Cattle Industry’s Annual Sales Highlights – 51st National Sale

The Zimbabwe Herd Book’s annual National Sale is always an unmissable event for cattlemen all over the country. This year, the 51st sale, was as exciting as ever. The buzz was palpable and the air of expectation was contagious. The day did not disappoint.

Image by Biandri Joubert

Whether you’re there to check out prices and watch the bidding or there to participate and bid, it remains a fixture on the calendar for all interested in Zimbabwe’s cattle sector.
This is, for sellers, the chance to showcase their animals and indeed their entire enterprise. For the breed societies, it affords them the opportunity to collectively advertise their breed, and for buyers, it is an opportunity to buy some of the best animals available. Participating breeders also use the day as a means of marketing and advertising: The animals must look good, but must also have the performance figures to back them up.

Image by Biandri Joubert

The aim of the sale is not to compare and contrast the different breeds. Each has its own merits and its own place in the Zimbabwean cattle industry and would-be buyers are advised to do their due diligence and make sure they know what they want from a herd sire. Notes provided for each lot give performance guidelines and a background to the animal.They should not to be judged on appearance alone, but combined with their genetic potential. “Information is education,” one prominent Tuli breeder notes. Prior to the sale day, stringent inspections are carried out countrywide by judges and only the best make the cut.

Brahmans, ever popular here in Zimbabwe were the breed that attracted many of the highest prices and also provided the largest number of entries on sale. Breeders from countrywide come to sell and Matabeleland’s Pilossof family (respected Brahman breeders with decades’ worth of experience) sold a bull that fetched the day’s highest price of $172,000. Bidding for this animal was fierce and in the end it came down to a bidding war between two buyers, as the price climbed and climbed. Incidentally, Brahman breeders constitute the largest number of registered breeders here, followed by the Borans.

Image by Biandri Joubert

Open auctions dictate prices and if a reserve price is not met, the unsold animal returns home. Factors that may have affected prices were the current drought and with its resultant lack of grazing and also a lack of liquidity in the current environment.

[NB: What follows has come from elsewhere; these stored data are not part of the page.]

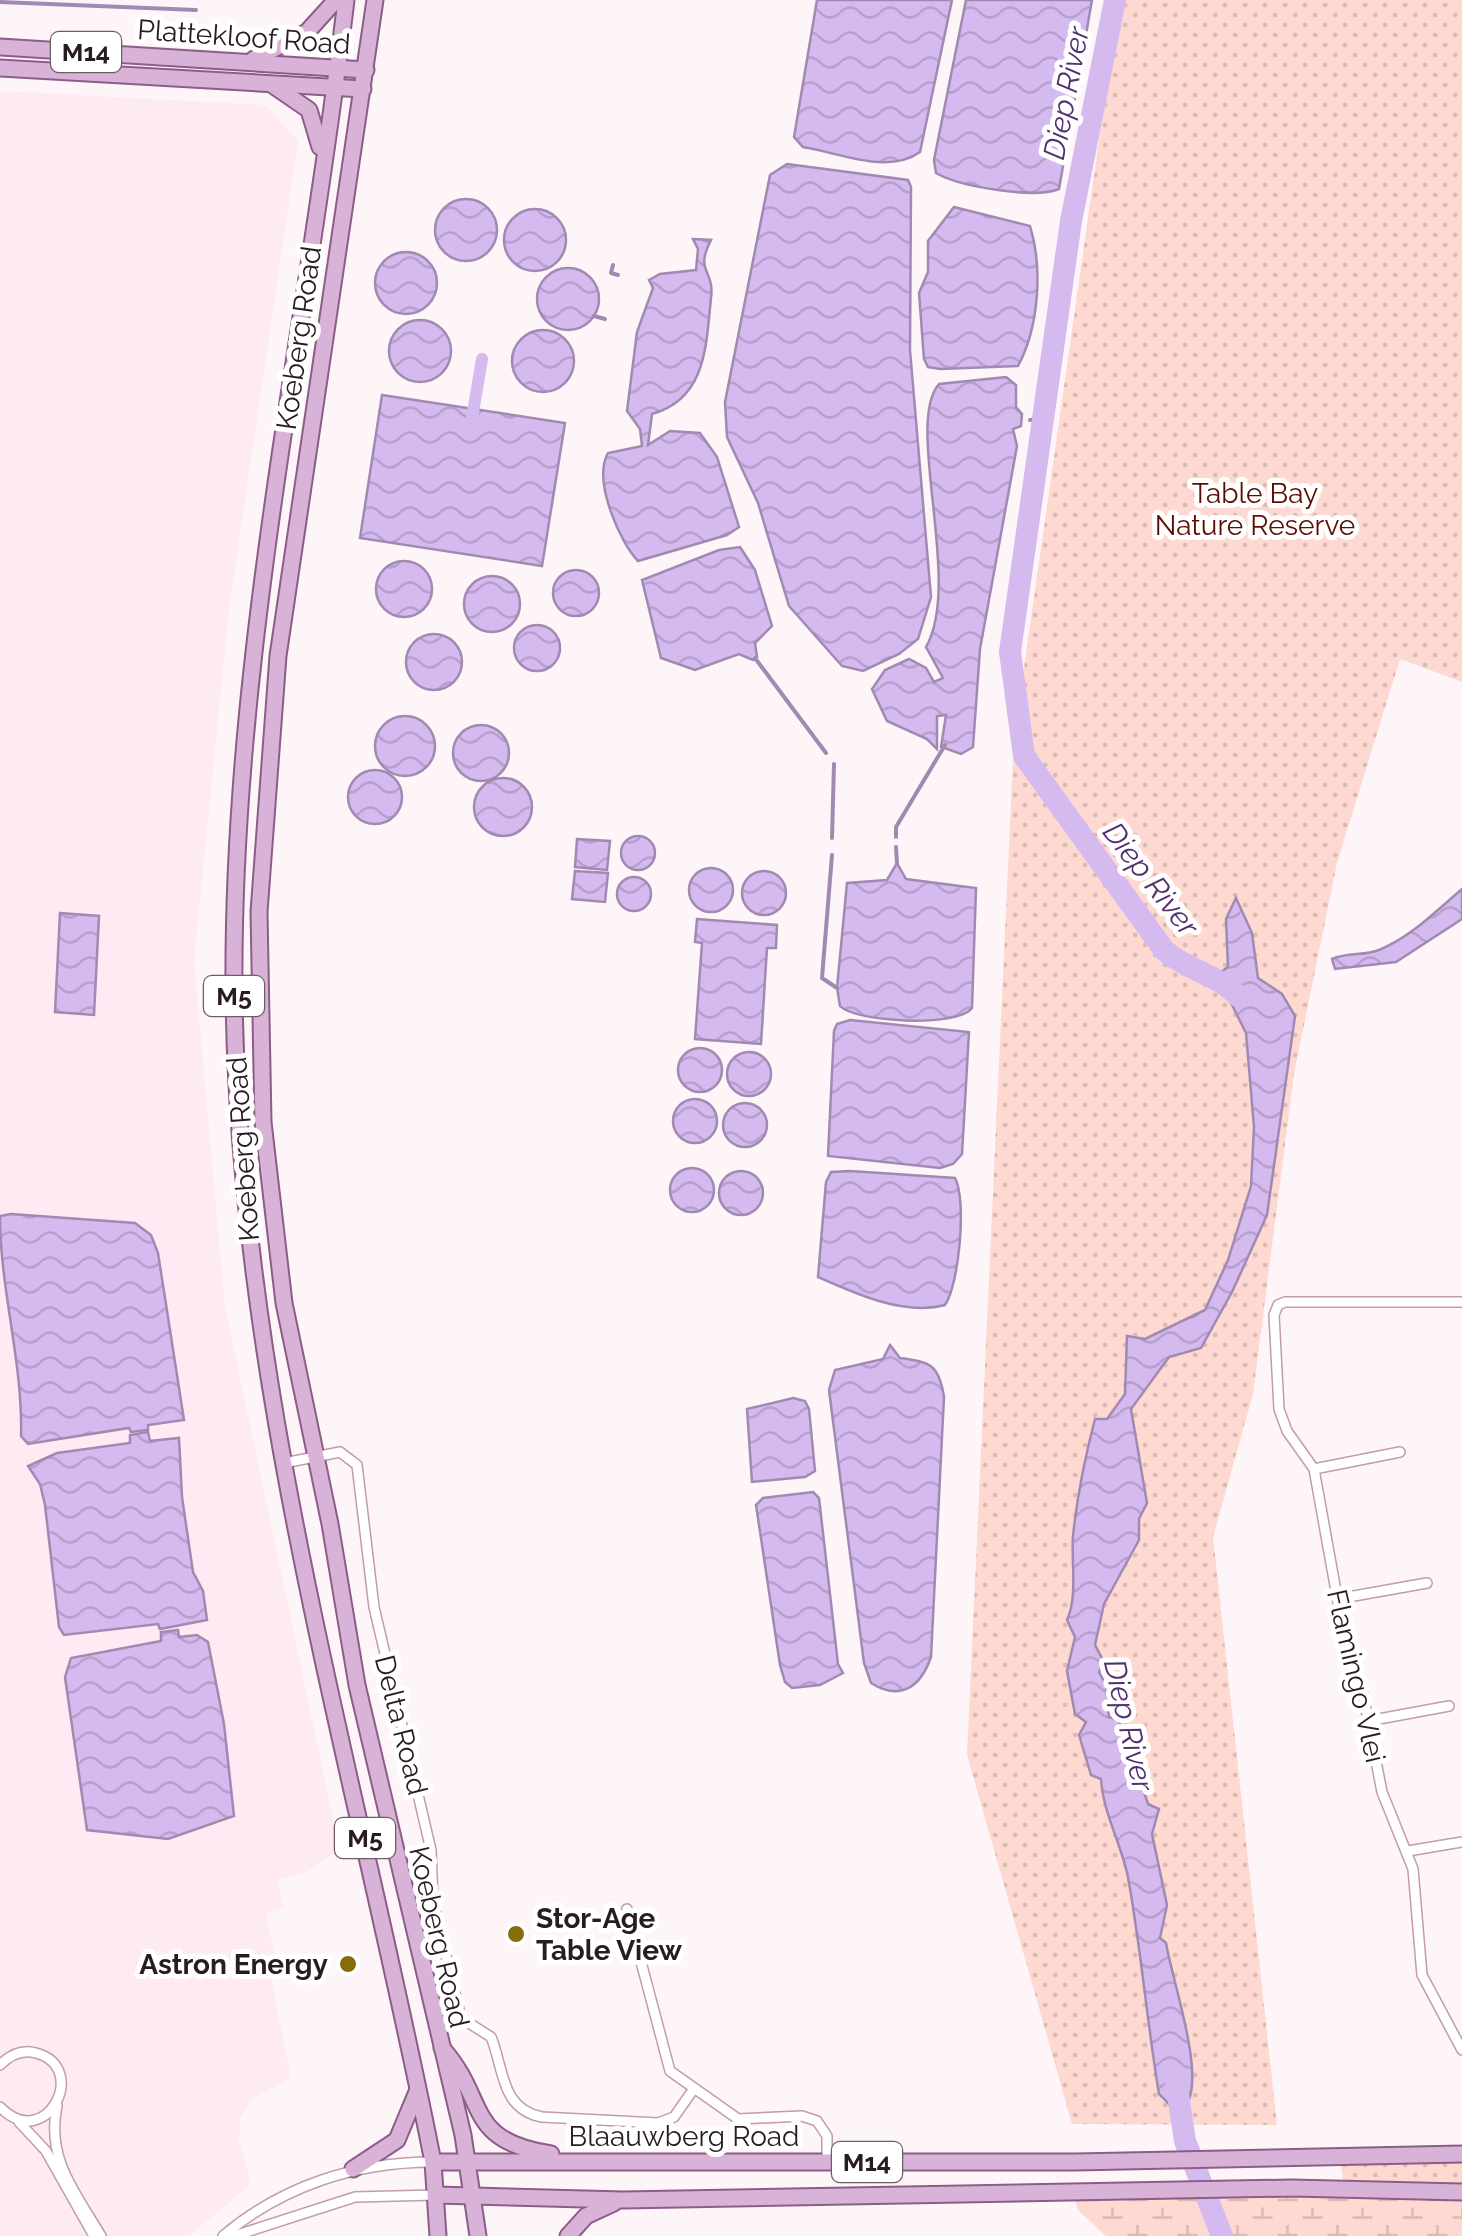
<svg xmlns="http://www.w3.org/2000/svg" width="1462" height="2236" font-family="Raleway,sans-serif">
<defs>
<pattern id="wetland-marsh" width="20" height="14" patternUnits="userSpaceOnUse" patternTransform="scale(2.5)"><rect width="20" height="14" fill="#fed9d1"/><path d="M1 5h8M5 5V1M11 12h8M15 12V8" fill="none" stroke="#dabab3"/></pattern>
<pattern id="park-dots" width="8" height="8" patternUnits="userSpaceOnUse" patternTransform="scale(2.5)"><rect width="8" height="8" fill="#fed9d1"/><path d="M2 2h.1M6 6h.1" fill="none" stroke="#dabab3" stroke-width="1.8" stroke-linecap="round"/></pattern>
<pattern id="water-waves" width="16" height="10" patternUnits="userSpaceOnUse" patternTransform="scale(2.5)"><rect width="16" height="10" fill="#d5baf0"/><path d="M0 5q4-4 8 0t8 0" fill="none" stroke="#b79fce"/></pattern>
</defs>
<rect width="100%" height="100%" fill="#fef5f9"/>
<polygon fill="#feeaf3" points="0,91 265,105 298,141 229,609 194,962 225,1306 338,1843 337,1851 308,1872 277,1880 284,1909 266,1914 276,1962 268,1964 291,2077 252,2100 241,2117 239,2140 251,2184 189,2236 0,2236"/>
<polygon fill="url(#wetland-marsh)" points="1073,2192 1462,2192 1462,2236 1106,2236 1078,2210"/>
<g fill="url(#park-dots)">
<polygon points="1119,0 1462,0 1462,682 1400,659 1337,863 1294,1074 1253,1394 1213,1537 1277,2125 1072,2124 967,1755 1014,738"/>
<polygon points="1462,2157 1462,2187 1344,2185 1340,2162"/>
</g>
<g fill="url(#water-waves)" stroke="#a18ab2" stroke-width="2.5">
<path d="M817,0H952L920,152C888,175 840,153 803,147L794,137Z"/>
<path d="M966,0H1092L1059,189C1035,199 960,187 936,173L934,160Z"/>
<polygon points="787,164 908,180 911,187 910,350 931,597 918,639 899,654 863,671 842,666 789,606 758,503 727,437 725,402 770,175"/>
<circle cx="466" cy="230" r="31"/>
<path d="M954,207L1030,226C1043,268 1039,327 1018,366L940,369L928,367L924,359L919,293L928,272V241Z"/>
<circle cx="535" cy="240" r="31"/>
<path d="M693,239L711,240C694,273 715,269 711,298C706,344 707,399 652,414L648,445L670,431L700,433L717,457L739,527L727,535L638,561C621,544 592,481 608,453L642,446L640,429L627,411L637,332L653,288L649,280L660,274L696,270L698,249Z"/>
<circle cx="406" cy="283" r="31"/>
<circle cx="568" cy="299" r="31"/>
<circle cx="420" cy="351" r="31"/>
<circle cx="543" cy="361" r="31"/>
<path d="M1006,377L1016,385V407L1022,414L1021,426L1013,429L1017,446L980,649L973,747L961,754L941,747L946,715L937,716V749L927,739L887,721L872,689L885,670L909,659L926,668L934,682L943,678L926,647C963,583 904,423 939,384Z"/>
<polygon points="382,395 565,423 542,566 360,538"/>
<polygon points="740,547 755,570 772,626 755,643 757,657 753,660 739,654 695,670 661,658 642,580 719,550"/>
<circle cx="404" cy="589" r="28"/>
<circle cx="576" cy="593" r="23"/>
<circle cx="492" cy="604" r="28"/>
<circle cx="537" cy="648" r="23"/>
<circle cx="434" cy="662" r="28"/>
<circle cx="405" cy="746" r="30"/>
<circle cx="481" cy="753" r="28"/>
<circle cx="375" cy="797" r="27"/>
<circle cx="503" cy="807" r="29"/>
<circle cx="638" cy="853" r="17"/>
<polygon points="577,839 610,841 607,870 575,867"/>
<path d="M897,863L906,879L976,888L972,1008C957,1028 855,1022 840,1006L837,988L847,883L887,880Z"/>
<circle cx="711" cy="890" r="22"/>
<polygon points="575,871 608,873 605,902 572,899"/>
<circle cx="764" cy="893" r="22"/>
<circle cx="634" cy="894" r="17"/>
<path d="M1462,889V919L1396,962L1335,969L1332,959C1348,952 1364,956 1379,950C1411,937 1436,911 1462,889Z"/>
<path d="M1236,898L1252,933L1258,978L1282,994L1295,1016L1267,1215L1232,1292L1201,1348L1169,1357L1131,1409L1147,1503L1139,1519V1540L1104,1604L1095,1645L1104,1662L1099,1672L1106,1685L1109,1717L1119,1720L1128,1763L1136,1767L1148,1804L1159,1809L1152,1834L1167,1905L1160,1938L1166,1943C1172,1980 1205,2073 1187,2104L1171,2106L1159,2094C1147,2022 1141,1949 1128,1877C1121,1843 1103,1813 1101,1779L1091,1775L1079,1735L1086,1722L1075,1714L1067,1671L1075,1637L1067,1620C1078,1596 1071,1563 1073,1536C1077,1497 1085,1457 1095,1419H1107L1125,1394L1127,1336L1145,1339L1205,1310L1228,1260L1251,1186L1254,1127L1246,1033L1217,975L1228,967L1226,919Z"/>
<polygon points="60,913 99,916 94,1015 55,1012"/>
<polygon points="697,919 777,925 776,948 767,948 761,1044 695,1039 702,943 695,942"/>
<polygon points="850,1020 969,1032 962,1154 953,1164 940,1168 828,1156 834,1031 837,1024"/>
<circle cx="700" cy="1070" r="22"/>
<circle cx="749" cy="1074" r="22"/>
<circle cx="695" cy="1121" r="22"/>
<circle cx="745" cy="1125" r="22"/>
<circle cx="692" cy="1190" r="22"/>
<path d="M850,1171L955,1178C967,1200 959,1285 945,1305C904,1316 856,1294 818,1277L826,1182L831,1172Z"/>
<circle cx="741" cy="1193" r="22"/>
<path d="M11,1214L135,1223L151,1235L158,1253L184,1420L148,1425V1430L131,1432L129,1428L28,1444L21,1436C23,1362 0,1290 0,1216Z"/>
<path d="M890,1345L900,1358C931,1362 939,1365 944,1397L931,1657C921,1686 901,1702 871,1683L864,1663L829,1390L835,1370L883,1359Z"/>
<polygon points="793,1398 805,1401 809,1409 815,1471 805,1477 752,1482 747,1409"/>
<polygon points="148,1432 150,1441 179,1438 182,1497 193,1572 203,1591 207,1620 160,1629 158,1624 64,1635 59,1627 45,1505 40,1484 28,1466 57,1453 130,1443 130,1435"/>
<polygon points="813,1492 819,1498 838,1664 843,1673 820,1685 792,1688 785,1682 780,1665 756,1505 763,1498"/>
<polygon points="178,1630 179,1637 197,1635 208,1642 224,1724 234,1816 168,1839 87,1830 65,1677 71,1658 161,1641 161,1632"/>
</g>
<g fill="none" stroke-linecap="round" stroke-linejoin="round">
<g stroke="#a18ab2" stroke-width="4">
<polyline points="0,2 196,10"/>
<polyline points="613,265 611,273 618,275"/>
<polyline points="594,316 605,319"/>
<polyline points="1030,420 1043,419"/>
<polyline points="755,658 826,753"/>
<polyline points="896,837 896,827 945,745"/>
<polyline points="832,838 834,764"/>
<polyline points="896,847 897,863"/>
<polyline points="832,855 822,978 837,988"/>
</g>
<polyline stroke="#d5baf0" stroke-width="12" points="471,424 482,359"/>
<g stroke="#d5baf0" stroke-width="22">
<path d="M1115,0L1071,221L1010,652L1024,756L1164,950C1188,971 1215,973 1238,996"/>
<polyline points="1175,2074 1185,2141 1222,2236"/>
</g>
<defs>
<g id="street">
<polyline points="1462,1302 1285,1302 1278,1305 1274,1315 1279,1409 1287,1431 1314,1469 1341,1619 1363,1694 1382,1792 1413,1869 1422,1975 1462,2050"/>
<path d="M284,1463L340,1452L357,1465L374,1607L431,1850L433,1902L461,2018L491,2037C504,2068 500,2109 542,2117L658,2123L674,2117L693,2090"/>
<polyline points="1314,1469 1400,1452"/>
<polyline points="1337,1599 1427,1583"/>
<polyline points="1368,1721 1449,1706"/>
<polyline points="1408,1851 1462,1842"/>
<polyline points="627,1909 670,2071 738,2119 802,2116 817,2121 827,2136 827,2162"/>
<path d="M0,2065C10,2055 22,2049 36,2053C91,2068 45,2154 0,2107"/>
<path d="M57,2106C46,2159 75,2192 101,2236"/>
<polyline points="19,2122 46,2151 94,2236"/>
<path d="M223,2236C282,2186 356,2162 433,2162"/>
<polyline points="234,2236 355,2197 436,2195"/>
</g>
<g id="primary">
<path d="M346,0C307,331 231,659 234,993C238,1390 357,1775 433,2162L438,2236"/>
<polyline points="375,0 278,656 259,912 263,1122 284,1303 330,1524 357,1685 463,2135 478,2236"/>
<polyline points="0,47 366,70"/>
<polyline points="254,59 307,32 336,0"/>
<polyline points="0,68 363,89"/>
<polyline points="274,86 309,110 320,147"/>
<path d="M442,2048C489,2101 463,2140 551,2154"/>
<polyline points="433,2162 1075,2162 1462,2154"/>
<polyline points="353,2169 397,2140 417,2092"/>
<polyline points="436,2195 623,2200 1292,2188 1462,2192"/>
<polyline points="568,2236 586,2216 614,2203"/>
</g>
</defs>
<use href="#street" stroke="#c19cac" stroke-width="12"/>
<use href="#primary" stroke="#8b5d87" stroke-width="19"/>
<use href="#street" stroke="#fff" stroke-width="9"/>
<use href="#primary" stroke="#d9b3d7" stroke-width="15"/>
</g>
<g fill="#836e0b" stroke="#fff" stroke-width="4">
<circle cx="516" cy="1934" r="10"/>
<circle cx="348" cy="1964" r="10"/>
</g>
<g text-anchor="middle" dominant-baseline="central" stroke-width="10" stroke-linejoin="round" paint-order="stroke">
<g fill="#fff" stroke="#695f64" stroke-width="2.5">
<rect x="51" y="32" width="70" height="40" rx="8"/>
<rect x="204" y="976" width="60" height="40" rx="8"/>
<rect x="335" y="1818" width="60" height="40" rx="8"/>
<rect x="832" y="2142" width="70" height="40" rx="8"/>
</g>
<g font-size="25" font-weight="bold" fill="#291b22">
<text x="86" y="52">M14</text>
<text x="234" y="996">M5</text>
<text x="365" y="1838">M5</text>
<text x="867" y="2162">M14</text>
</g>
<g font-size="28" fill="#291b22" stroke="#fff">
<text transform="translate(244 37) rotate(4)">Plattekloof Road</text>
<text transform="translate(299 338) rotate(-82)">Koeberg Road</text>
<text transform="translate(243 1149) rotate(-94)">Koeberg Road</text>
<text transform="translate(1356 1676) rotate(77)">Flamingo Vlei</text>
<text transform="translate(401 1725) rotate(76)">Delta Road</text>
<text transform="translate(439 1937) rotate(77)">Koeberg Road</text>
<text x="684" y="2136">Blaauwberg Road</text>
</g>
<g font-size="28" fill="#5a0e03" stroke="#fff">
<text x="1255" y="493">Table Bay<tspan x="1255" dy="32">Nature Reserve</tspan></text>
</g>
<g font-size="28" font-weight="bold" fill="#291b22" stroke="#fff" text-anchor="start">
<text x="536" y="1918">Stor-Age<tspan x="536" dy="32">Table View</tspan></text>
<text x="328" y="1964" text-anchor="end">Astron Energy</text>
</g>
<g font-size="30" font-style="italic" fill="#522f6f" stroke="#fff">
<text transform="translate(1066 93) rotate(-79)">Diep River</text>
<text transform="translate(1151 879) rotate(52)">Diep River</text>
<text transform="translate(1129 1725) rotate(77)">Diep River</text>
</g>
</g>
</svg>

ZHB chairman, John Crawford, who presided over his first National Sale as chairman, said “While Stud breeders still face many challenges, their passion, commitment and sound breeding skills are evident in the outstanding animals that have been entered on the sale.”
ZHB remains committed to keeping up to date with worldwide trends in stud breeding. The Tuli Cattle Society in particular continues to champion data collection among their members and some of the animals entered onto the sale have estimated breeding values which are the best measure of their genetic potential for a breeding trait that has been evaluated.”

Sales prices
Brahman bulls 63 sold. Average $33,952. Top price $172,000
Brahman heifers 83 sold. Average price $14,018. Top price $22,000
Beefmaster bulls 9 sold. $32,333. Top price $48,000
Beefmaster heifers 12 sold. Average price $18,166. Top price $21,500
Boran bulls 7 sold. Average price $27,071. Top price $32,000
Boran heifers 4 sold. Average price $28,000. Top price $31,000
Bonsmara bulls 3 sold. Average price $20,333. Top price $24,000
Simmental bulls 7 sold. Average price $35,142. Top price $41,000
Tuli bulls 8 sold. Average price $25,375. Top price $34,000
Tuli heifers 6 sold. Average price $12,500. Top price $12,500
Boer goats 3 sold. Average price $8,000. Top price $8,500.